Jun 2, 2021 9:38AM EDT Credit: Getty images
O ne of the things that a couple of decades in dealing rooms around the world taught me was that no matter where you were, traders and markets always overreact. That was true in the short-term, where the first few minutes of reaction to a news story or data release is usually followed by a retracement, and in a longer-term sense, where trends in traded securities often continue way past their logical endpoint. That trend overreaction has been evident for a while now in one particular area of the market, Chinese internet stocks. However, there are signs that a reversion to fundamentals is underway in the sector, making many of the stocks look like bargains at current levels.
Whenever you talk about Chinese stocks, of course, there is one risk that can’t be ignored: government risk. It is easy to forget sometimes that for all its recent push towards individual entrepreneurship and a capitalist system, China is still a one-party state that is, in name at least, communist. That means that, at any time, any business is subject to the whims of the regulators, who will always say that their actions are in the interests of the people. Successful companies have learned how to navigate that environment, but the party still flexes its muscles occasionally.
That is what happened recently. China learned a long time ago that you can’t really regulate or control the internet, other than by controlling the companies that provide access to it. So, when criticism of the regime began to grow after their heavy-handed response to the situation in Hong Kong, they started to clamp down on the likes of Alibaba ( BABA ), JD.com ( JD ), and Baidu ( BIDU ). The stated reason was that these companies had gotten too big, and that they had made unauthorized acquisitions to grow. That may be true and I’m sure that a privately owned entity that sprawls across retail and finance is scary to a totalitarian regime, but that kind of growth was nothing new and the crackdown came as criticism of the regime grew.
That suggests that once the message to any company thinking of criticizing the government has been sent, things will get back to normal. It may be that there will be some adjustments, such as banking and finance arms being spun off, but growth in core businesses will resume. That is presumably why stocks in the sector have stabilized in the last couple of weeks and begun to recover, but the political risk still exists for individual stocks.
The biggest hit has come to Alibaba, so that may seem to be the place to start bargain hunting.
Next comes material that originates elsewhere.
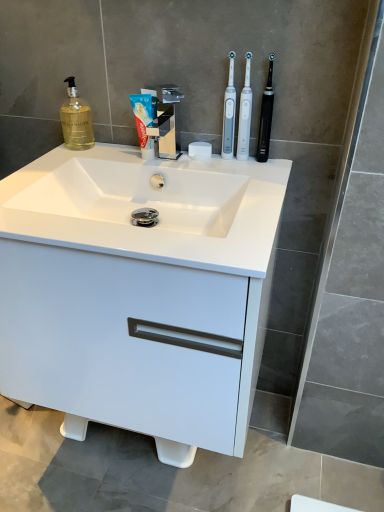
This screenshot has height=512, width=384. I want to click on free space to the left of white matte soap at center, so click(139, 158).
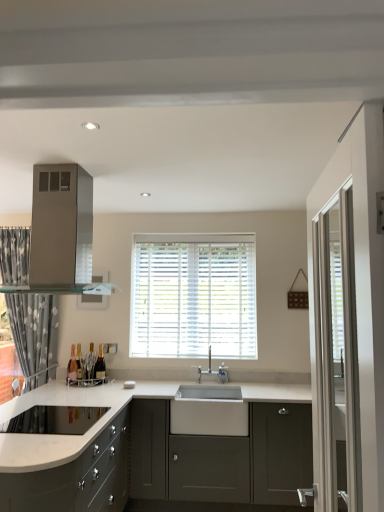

There is, however, a potential problem. Criticism of the company has been aimed squarely at its high-profile co-founder, Jack Ma, whose open and vocal support for free markets in China probably makes some of the Communist Party hierarchy see him as a political threat, not just an economic power. Even if the situation overall improves, that may lead to BABA being singled out for regulation and action, so there is still a lot of risk there.
The general point here, however, is that not even a totalitarian government can put the internet genie back in the bottle. Individual companies will ebb and wane, but the industry as a whole will continue to grow. For that reason, the best way to play an expected bounce back is probably with an ETF, and there is only one that offers an unleveraged pure play on Chinese internet stocks, the KraneShares CSI China Internet Fund ( KWEB ).
The fund does hold the big boys, of course. BABA and BIDU combined account for around fifteen percent of holdings, but there are 42 other stocks as well, making it likely that if there is a forced breakup of a big company, for example, ownership of the division will still be within the fund. That, though, is a relatively minor concern and the broad case for owning KWEB is simple.
Chinese internet stocks have been under pressure, but that pressure, as is usually the case with market moves, has been overdone. That makes the sector look like value. However, the peculiarities of the Chinese system put a premium on diversity, even within a single sector. So, for those looking to play either the short-term bounce back or the long-term potential of internet stocks and e-commerce in China, KWEB looks like the best answer.